Exercise prompt: From the entries that follow, report every line in which "Left" occurs.

Material for the task:
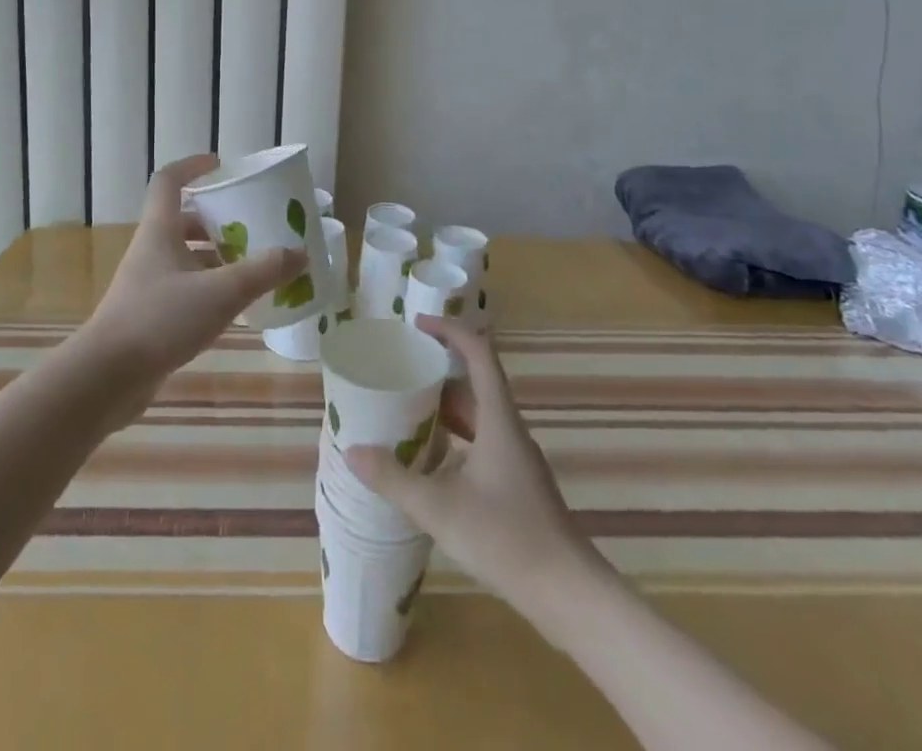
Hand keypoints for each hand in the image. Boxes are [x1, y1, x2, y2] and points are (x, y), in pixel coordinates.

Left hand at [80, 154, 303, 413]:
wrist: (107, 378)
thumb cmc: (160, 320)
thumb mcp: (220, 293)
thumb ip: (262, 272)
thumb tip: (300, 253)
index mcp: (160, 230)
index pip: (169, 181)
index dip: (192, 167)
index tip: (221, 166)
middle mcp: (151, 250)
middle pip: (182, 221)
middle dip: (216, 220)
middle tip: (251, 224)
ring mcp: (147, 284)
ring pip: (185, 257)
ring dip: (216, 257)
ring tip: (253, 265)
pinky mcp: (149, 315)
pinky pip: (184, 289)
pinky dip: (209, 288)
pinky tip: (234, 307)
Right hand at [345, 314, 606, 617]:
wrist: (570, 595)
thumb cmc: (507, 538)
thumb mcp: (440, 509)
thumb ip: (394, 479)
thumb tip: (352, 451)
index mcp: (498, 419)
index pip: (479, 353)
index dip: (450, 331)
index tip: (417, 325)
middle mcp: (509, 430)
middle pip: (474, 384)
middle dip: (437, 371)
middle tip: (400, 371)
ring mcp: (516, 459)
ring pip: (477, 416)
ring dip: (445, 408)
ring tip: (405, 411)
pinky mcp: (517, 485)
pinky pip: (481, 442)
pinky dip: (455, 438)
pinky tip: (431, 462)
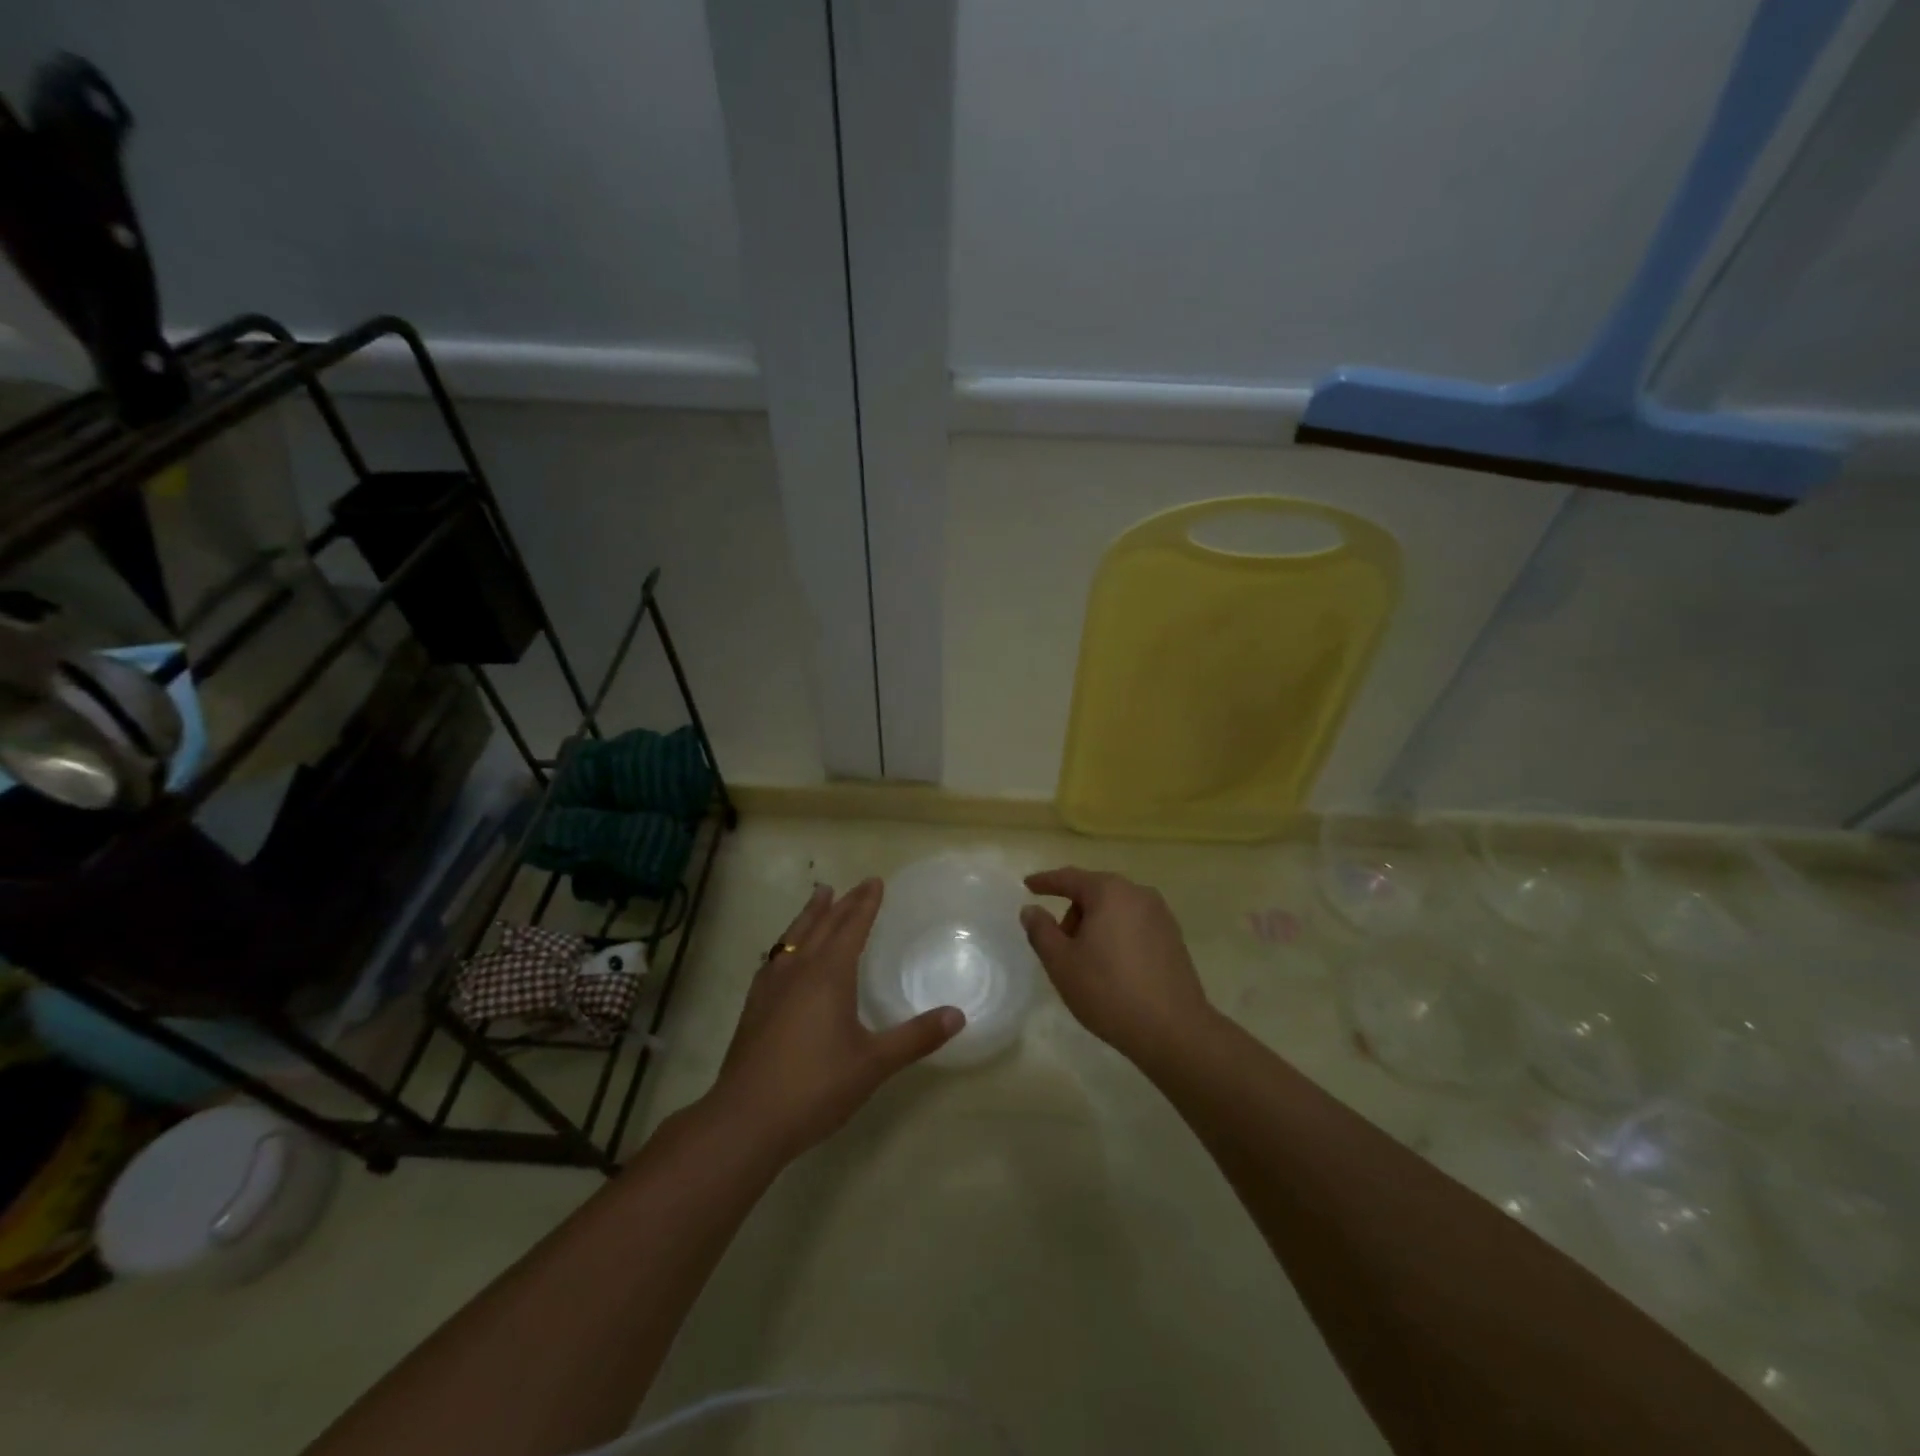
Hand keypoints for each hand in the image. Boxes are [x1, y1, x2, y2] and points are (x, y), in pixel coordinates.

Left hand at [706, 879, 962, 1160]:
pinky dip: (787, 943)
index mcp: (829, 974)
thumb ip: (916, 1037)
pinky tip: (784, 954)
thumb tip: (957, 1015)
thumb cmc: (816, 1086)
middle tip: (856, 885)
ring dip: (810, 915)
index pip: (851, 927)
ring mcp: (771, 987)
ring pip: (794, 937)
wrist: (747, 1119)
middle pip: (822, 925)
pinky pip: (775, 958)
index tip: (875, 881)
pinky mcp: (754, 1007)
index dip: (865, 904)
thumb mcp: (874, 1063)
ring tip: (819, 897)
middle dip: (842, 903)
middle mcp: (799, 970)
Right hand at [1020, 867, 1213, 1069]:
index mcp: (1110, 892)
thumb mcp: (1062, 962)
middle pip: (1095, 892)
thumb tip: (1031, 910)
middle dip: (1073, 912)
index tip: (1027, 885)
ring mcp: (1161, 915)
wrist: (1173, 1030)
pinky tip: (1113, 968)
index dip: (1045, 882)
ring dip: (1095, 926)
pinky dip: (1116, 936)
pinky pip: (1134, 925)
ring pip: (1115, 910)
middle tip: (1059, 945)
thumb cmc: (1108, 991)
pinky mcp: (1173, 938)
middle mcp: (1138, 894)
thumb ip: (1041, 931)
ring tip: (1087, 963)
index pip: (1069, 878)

---

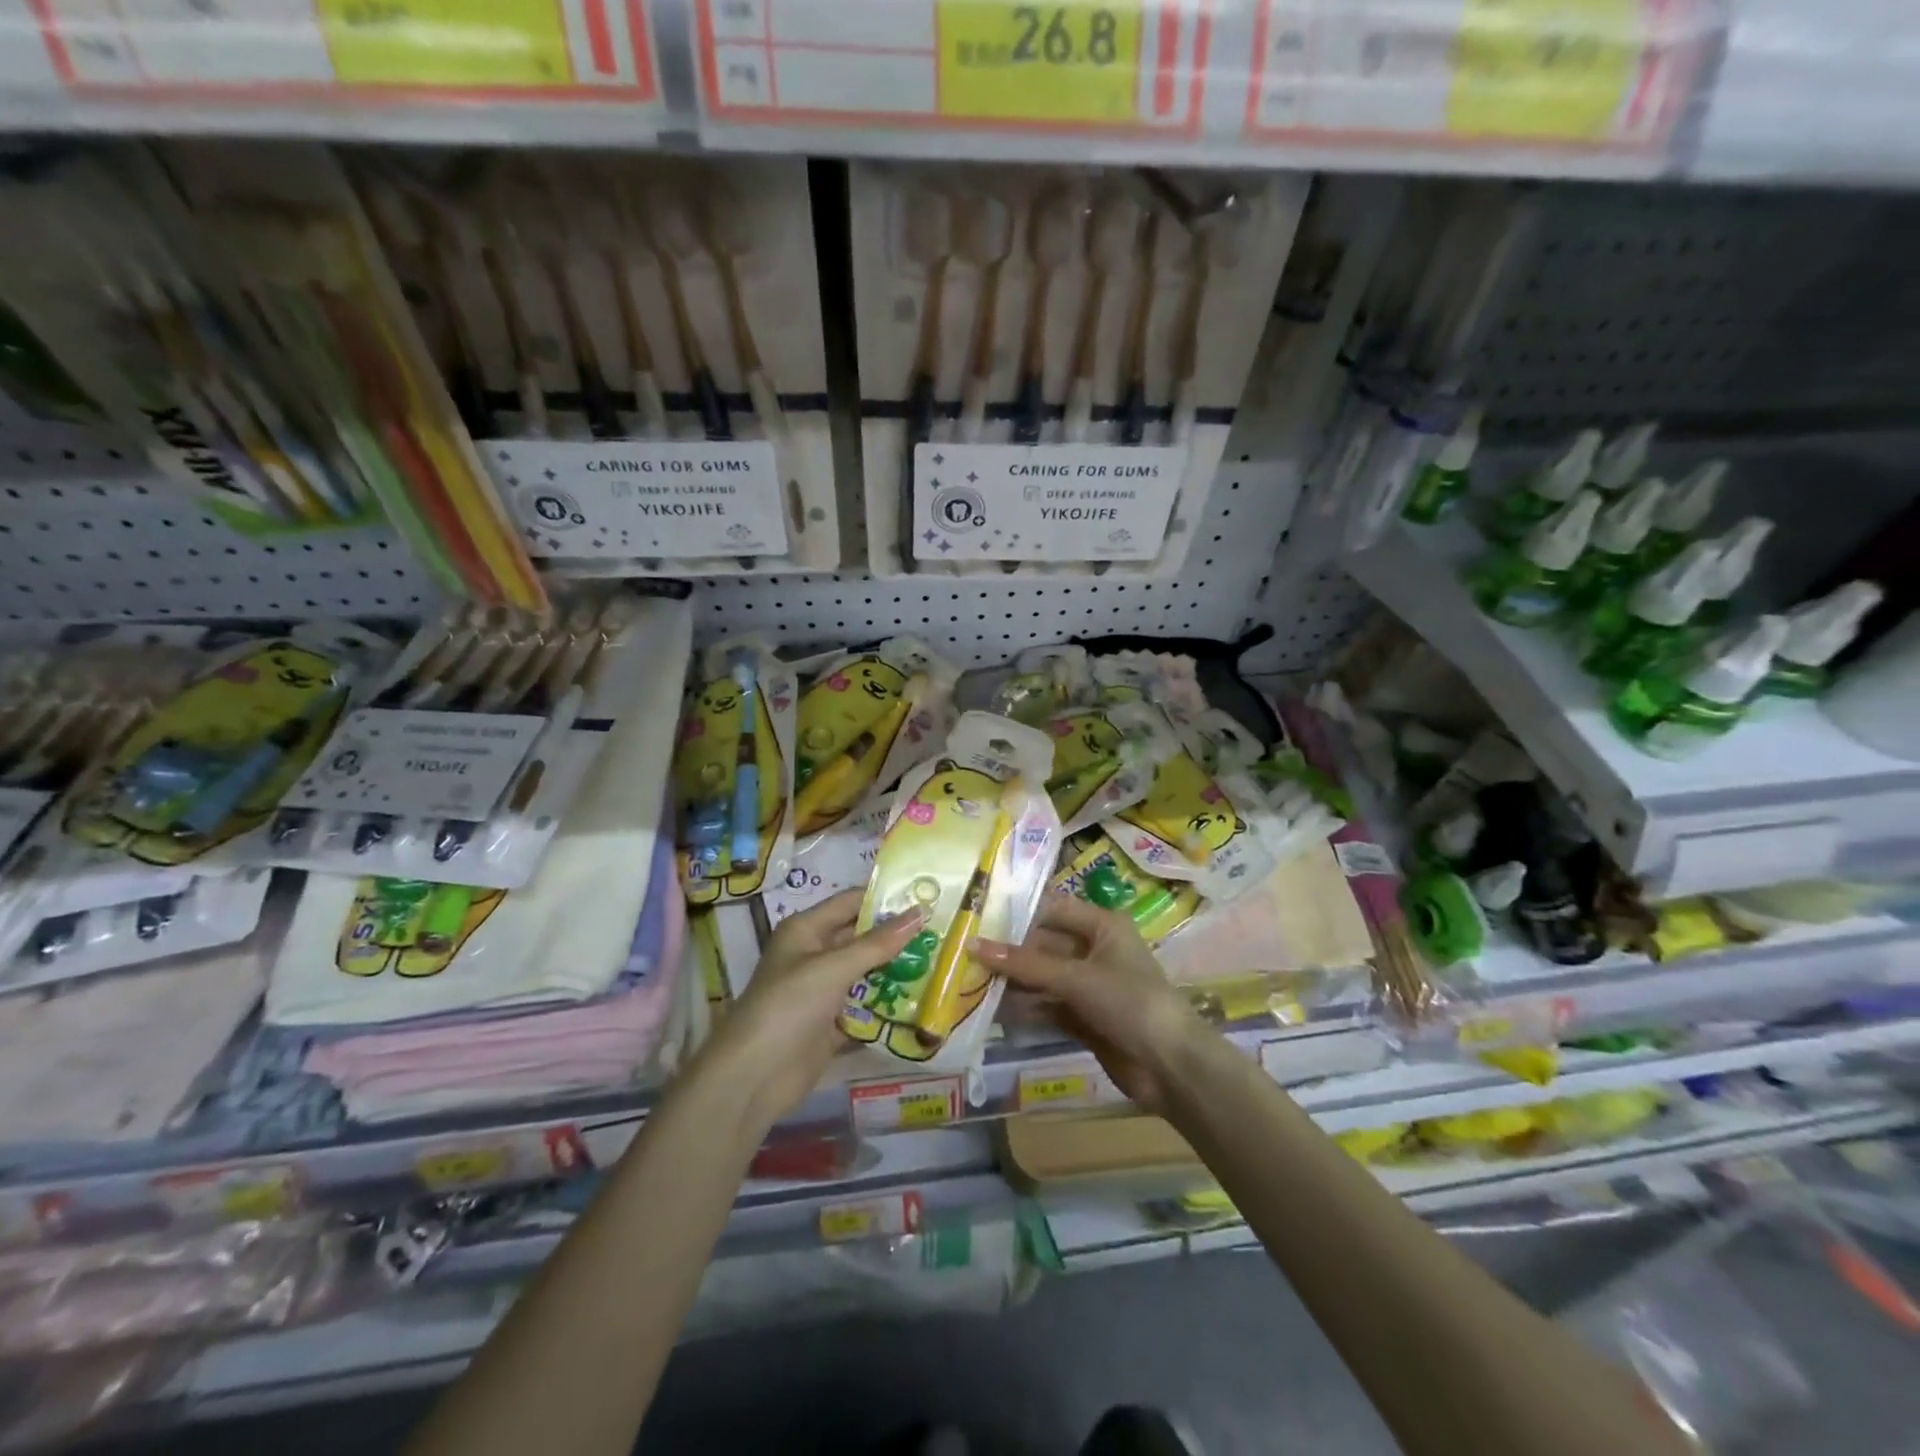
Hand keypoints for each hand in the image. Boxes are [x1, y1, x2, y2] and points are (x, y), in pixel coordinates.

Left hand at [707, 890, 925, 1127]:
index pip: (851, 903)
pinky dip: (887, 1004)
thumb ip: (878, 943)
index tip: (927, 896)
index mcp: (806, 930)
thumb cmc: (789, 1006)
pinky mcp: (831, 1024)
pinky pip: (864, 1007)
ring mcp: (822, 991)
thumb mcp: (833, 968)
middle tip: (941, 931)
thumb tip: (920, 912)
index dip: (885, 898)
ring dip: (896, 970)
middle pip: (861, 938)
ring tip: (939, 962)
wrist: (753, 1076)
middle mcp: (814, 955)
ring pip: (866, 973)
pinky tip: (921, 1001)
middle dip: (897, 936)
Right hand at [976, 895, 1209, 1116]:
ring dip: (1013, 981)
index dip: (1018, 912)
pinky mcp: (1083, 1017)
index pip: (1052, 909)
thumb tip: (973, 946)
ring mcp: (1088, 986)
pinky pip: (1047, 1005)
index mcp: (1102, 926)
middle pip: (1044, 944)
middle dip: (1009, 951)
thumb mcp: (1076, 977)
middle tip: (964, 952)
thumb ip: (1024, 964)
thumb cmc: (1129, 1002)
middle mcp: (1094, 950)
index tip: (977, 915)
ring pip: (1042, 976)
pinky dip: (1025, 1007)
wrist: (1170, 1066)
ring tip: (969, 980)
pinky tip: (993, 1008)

...

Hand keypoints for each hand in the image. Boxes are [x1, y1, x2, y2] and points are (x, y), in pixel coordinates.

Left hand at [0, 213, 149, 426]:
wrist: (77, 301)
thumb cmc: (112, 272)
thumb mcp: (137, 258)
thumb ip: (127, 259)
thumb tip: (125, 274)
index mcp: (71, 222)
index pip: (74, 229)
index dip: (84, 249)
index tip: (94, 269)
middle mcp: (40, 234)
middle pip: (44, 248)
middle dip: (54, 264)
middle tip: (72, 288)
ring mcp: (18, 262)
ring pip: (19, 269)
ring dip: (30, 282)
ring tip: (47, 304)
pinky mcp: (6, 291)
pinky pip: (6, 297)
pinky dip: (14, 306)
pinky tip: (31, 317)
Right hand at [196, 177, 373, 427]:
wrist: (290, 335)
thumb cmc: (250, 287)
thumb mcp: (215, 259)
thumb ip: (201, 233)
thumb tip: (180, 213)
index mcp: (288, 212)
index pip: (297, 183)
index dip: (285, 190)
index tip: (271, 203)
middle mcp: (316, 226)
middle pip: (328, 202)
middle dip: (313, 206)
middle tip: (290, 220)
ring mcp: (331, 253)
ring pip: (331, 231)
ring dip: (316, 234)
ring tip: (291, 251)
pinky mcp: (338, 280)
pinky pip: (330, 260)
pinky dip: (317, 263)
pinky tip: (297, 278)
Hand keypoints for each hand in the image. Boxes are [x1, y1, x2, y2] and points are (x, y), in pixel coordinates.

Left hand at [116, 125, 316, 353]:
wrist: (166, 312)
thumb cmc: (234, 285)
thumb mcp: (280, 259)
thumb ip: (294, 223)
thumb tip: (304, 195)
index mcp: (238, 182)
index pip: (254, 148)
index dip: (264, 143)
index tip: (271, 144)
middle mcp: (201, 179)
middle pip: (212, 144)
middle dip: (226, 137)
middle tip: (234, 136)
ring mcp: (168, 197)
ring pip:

Output for this exercise:
Left hand at [80, 154, 303, 413]:
Left hand at [706, 879, 962, 1160]:
Left hand at [707, 890, 925, 1127]:
Left hand at [0, 213, 149, 426]:
Left hand at [116, 125, 316, 353]:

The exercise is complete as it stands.